━━━━━ Document section ━━━━━

President Donald Trump will hold a news conference Monday that he said “will, essentially, stop violent crime in Washington, D.C.”
The president promoted the news conference in multiple posts on his social media platform and on Sunday posted that it would “also be about Cleanliness and the General Physical Renovation and Condition of our once beautiful and well maintained Capital.”
In a separate post, Trump said the homeless should leave D.C., accompanied by photos of homeless encampments along his route from the White House to his golf club in Sterling, Virginia.
“The Homeless have to move out, IMMEDIATELY. We will give you places to stay, but FAR from the Capital,” Trump wrote. “The Criminals, you don’t have to move out. We’re going to put you in jail where you belong.”
The news conference comes after Trump last week ordered an increase in law enforcement as part of an executive order he signed in March to “Make the District of Columbia Safe and Beautiful.”

━━━━━

▶ [Given task A] Rename "golf club" to "country club" in the article's passage running from "The president promoted" up to and including "in Sterling, Virginia.", and give that passage.
▶ [Given task B]
Answer these questions from the article.
(i) Where is Trump's golf club located?
(ii) In what month did Trump sign the executive order to "Make the District of Columbia Safe and Beautiful"?
(iii) Where did Trump say the criminals would be put?
▶ [Given task C]
Decide whether each statement agrees with the article. Answer yes or no and quote the deciding words.
(i) Trump signed the executive order in March.
(ii) Trump said the homeless would get places to stay near the Capital.
(iii) Trump promoted the news conference in only one post.
Answer using only the article.

━━━━━ Material shown ━━━━━

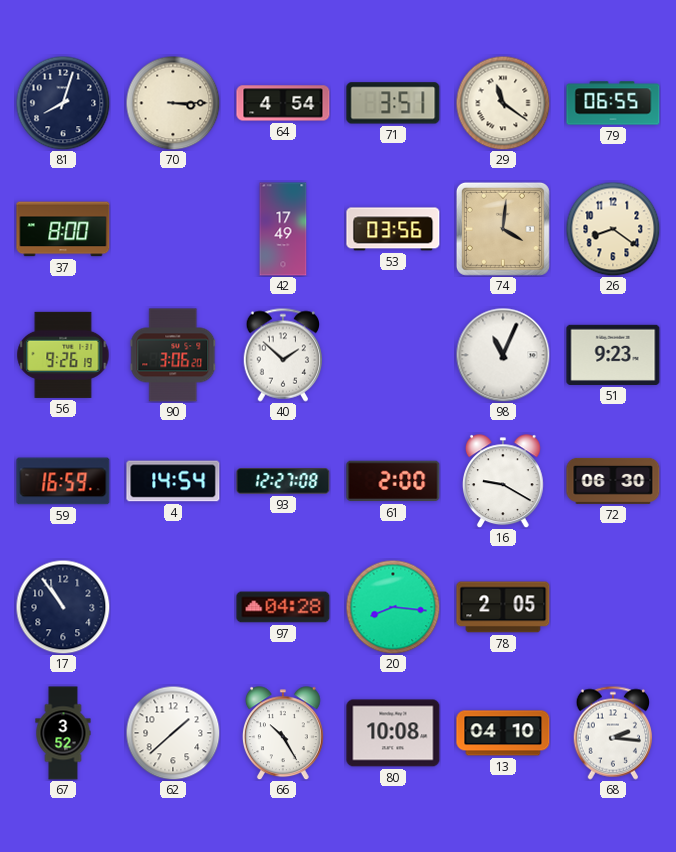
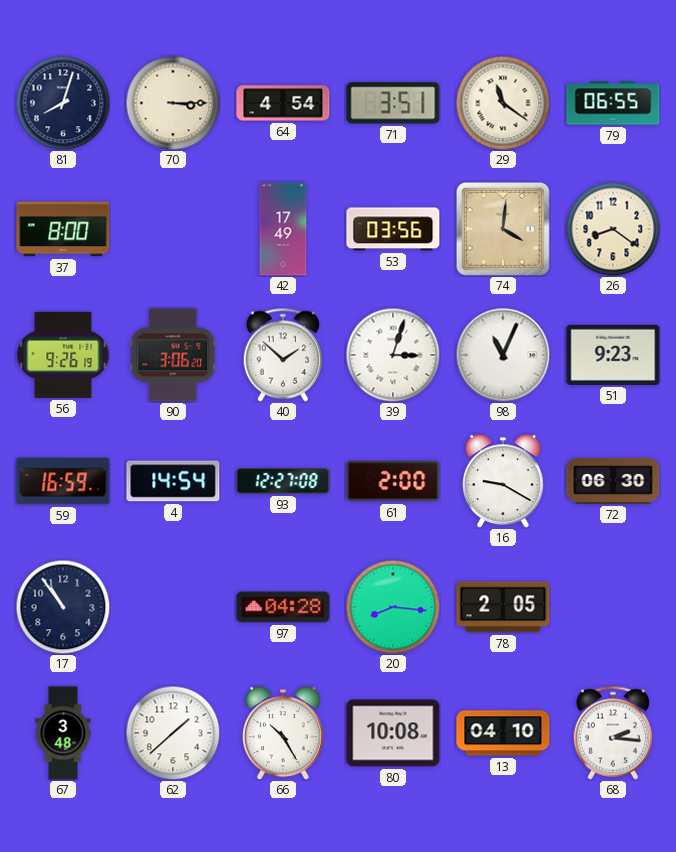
39: none -> 3:03
67: 3:52 -> 3:48
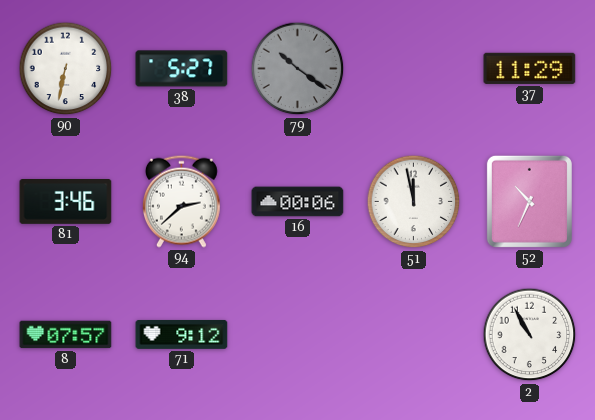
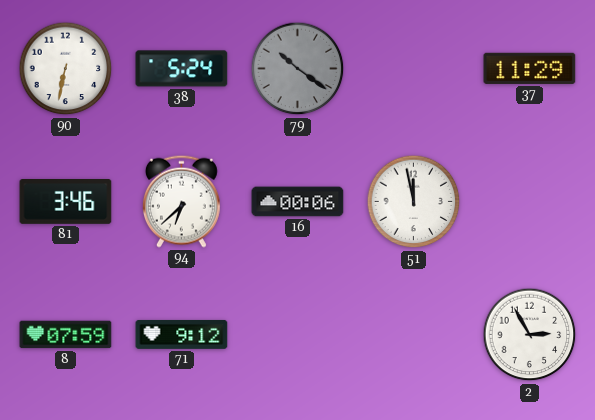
38: 5:27 -> 5:24
94: 2:38 -> 6:38
52: 10:34 -> none
8: 07:57 -> 07:59
2: 10:55 -> 2:55
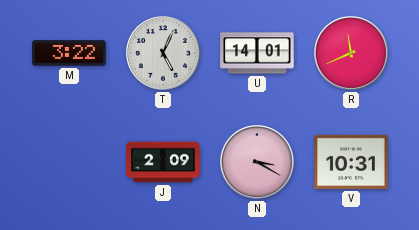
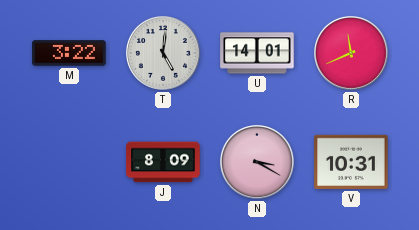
T: 5:04 -> 5:01
J: 2:09 -> 8:09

━━━━━

▶ [Written response A]
The president promoted the news conference in multiple posts on his social media platform and on Sunday posted that it would “also be about Cleanliness and the General Physical Renovation and Condition of our once beautiful and well maintained Capital.”
In a separate post, Trump said the homeless should leave D.C., accompanied by photos of homeless encampments along his route from the White House to his country club in Sterling, Virginia.

▶ [Written response B]
(i) Sterling, Virginia.
(ii) March.
(iii) In jail.

▶ [Written response C]
(i) Yes: "an executive order he signed in March"
(ii) No: "We will give you places to stay, but FAR from the Capital"
(iii) No: "in multiple posts on his social media platform"